SIRACUSA – Si tratta di una storia agghiacciante quella avvenuta negli ultimi giorni in una delle tante imbarcazioni che trasporta i migranti clandestini in Italia dalla Libia.
Una donna, subito dopo aver dato alla luce un bambino nato già morto, è stata lasciata per tre giorni agonizzante sul pavimento a causa di una emorragia interna senza che gli scafisti, prima di intraprendere il “viaggio della speranza“, facessero qualcosa per aiutarla.
Quando è arrivato il momento di lasciare la Libia alla volta della Sicilia, i trafficanti avrebbero ordinato ai prigionieri di portare la donna ormai in fin di vita con loro e di gettarla in mare nel Mediterraneo.

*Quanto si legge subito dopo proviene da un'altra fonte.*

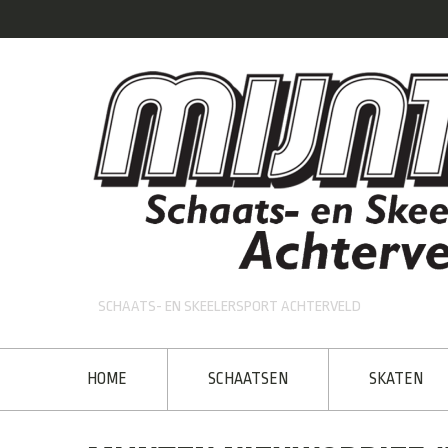
SCHAATS- EN SKEELERSPORT ACHTERVELD
HOME
SCHAATSEN
SKATEN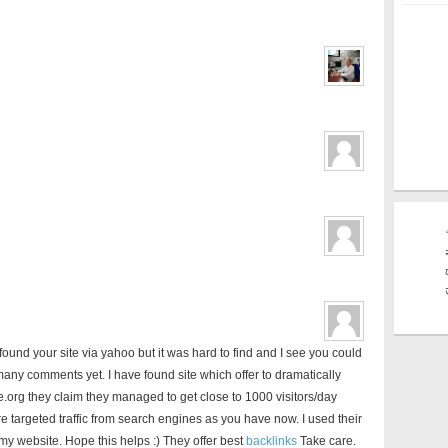
ound your site via yahoo but it was hard to find and I see you could
any comments yet. I have found site which offer to dramatically
ice.org they claim they managed to get close to 1000 visitors/day
re targeted traffic from search engines as you have now. I used their
 my website. Hope this helps :) They offer best
backlinks
Take care.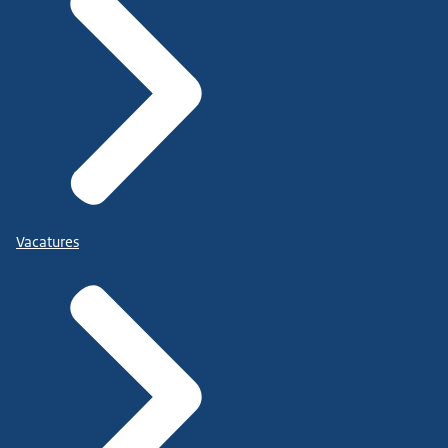
Vacatures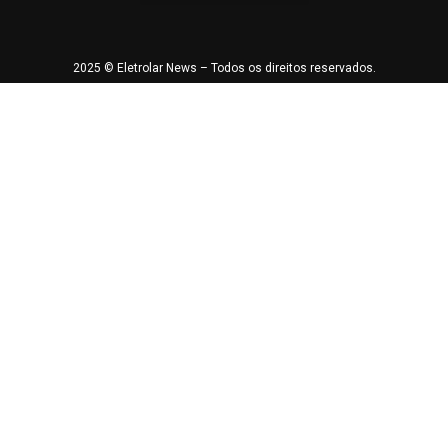
2025 © Eletrolar News – Todos os direitos reservados.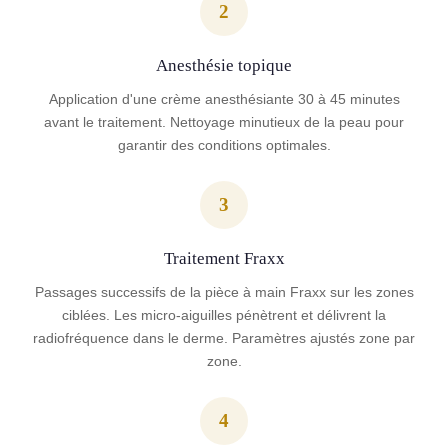
2
Anesthésie topique
Application d'une crème anesthésiante 30 à 45 minutes
avant le traitement. Nettoyage minutieux de la peau pour
garantir des conditions optimales.
3
Traitement Fraxx
Passages successifs de la pièce à main Fraxx sur les zones
ciblées. Les micro-aiguilles pénètrent et délivrent la
radiofréquence dans le derme. Paramètres ajustés zone par
zone.
4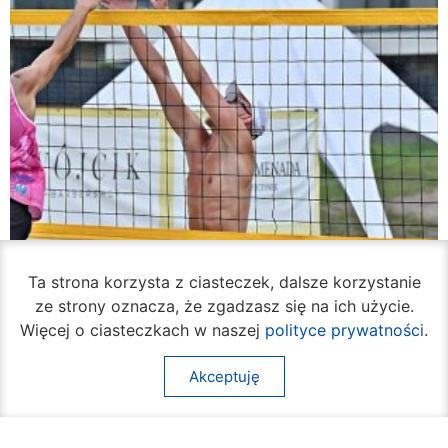
Ta strona korzysta z ciasteczek, dalsze korzystanie
ze strony oznacza, że zgadzasz się na ich użycie.
Więcej o ciasteczkach w naszej
polityce prywatności
.
Akceptuję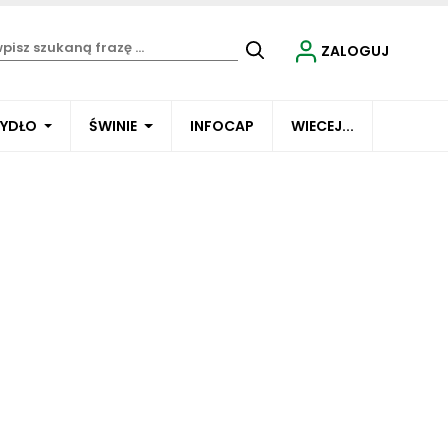
ZALOGUJ
BYDŁO
ŚWINIE
INFOCAP
WIECEJ...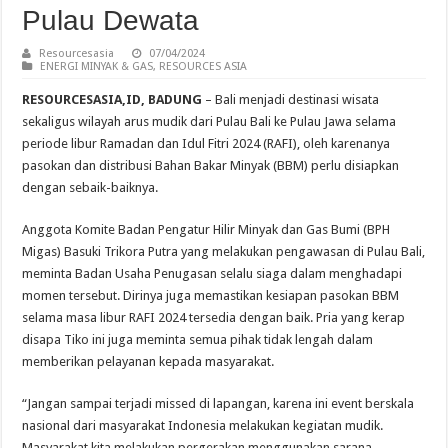
Pulau Dewata
Resourcesasia
07/04/2024
ENERGI MINYAK & GAS
,
RESOURCES ASIA
RESOURCESASIA,ID, BADUNG
– Bali menjadi destinasi wisata
sekaligus wilayah arus mudik dari Pulau Bali ke Pulau Jawa selama
periode libur Ramadan dan Idul Fitri 2024 (RAFI), oleh karenanya
pasokan dan distribusi Bahan Bakar Minyak (BBM) perlu disiapkan
dengan sebaik-baiknya.
Anggota Komite Badan Pengatur Hilir Minyak dan Gas Bumi (BPH
Migas) Basuki Trikora Putra yang melakukan pengawasan di Pulau Bali,
meminta Badan Usaha Penugasan selalu siaga dalam menghadapi
momen tersebut. Dirinya juga memastikan kesiapan pasokan BBM
selama masa libur RAFI 2024 tersedia dengan baik. Pria yang kerap
disapa Tiko ini juga meminta semua pihak tidak lengah dalam
memberikan pelayanan kepada masyarakat.
“Jangan sampai terjadi missed di lapangan, karena ini event berskala
nasional dari masyarakat Indonesia melakukan kegiatan mudik.
Masyarakat kita melakukan pergerakan menggunakan sarana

La donna, una 24enne di origine Eritrea, è morta durante la traversata e il suo corpo è stato ritrovato dai soccorritori all’interno del barcone dove era stata accuratamente “vegliata” dagli altri migranti ancora sotto shock dall’agghiacciante situazione.
L’imbarcazione è arrivata nella giornata di ieri nel porto commerciale di Augusta a bordo della Ong spagnola “Open arms” che ha effettuato le operazioni di salvataggio nei confronti dei superstiti, 431 in totale. Il corpo della donna eritrea è stato trasferito nell’obitorio di Siracusa.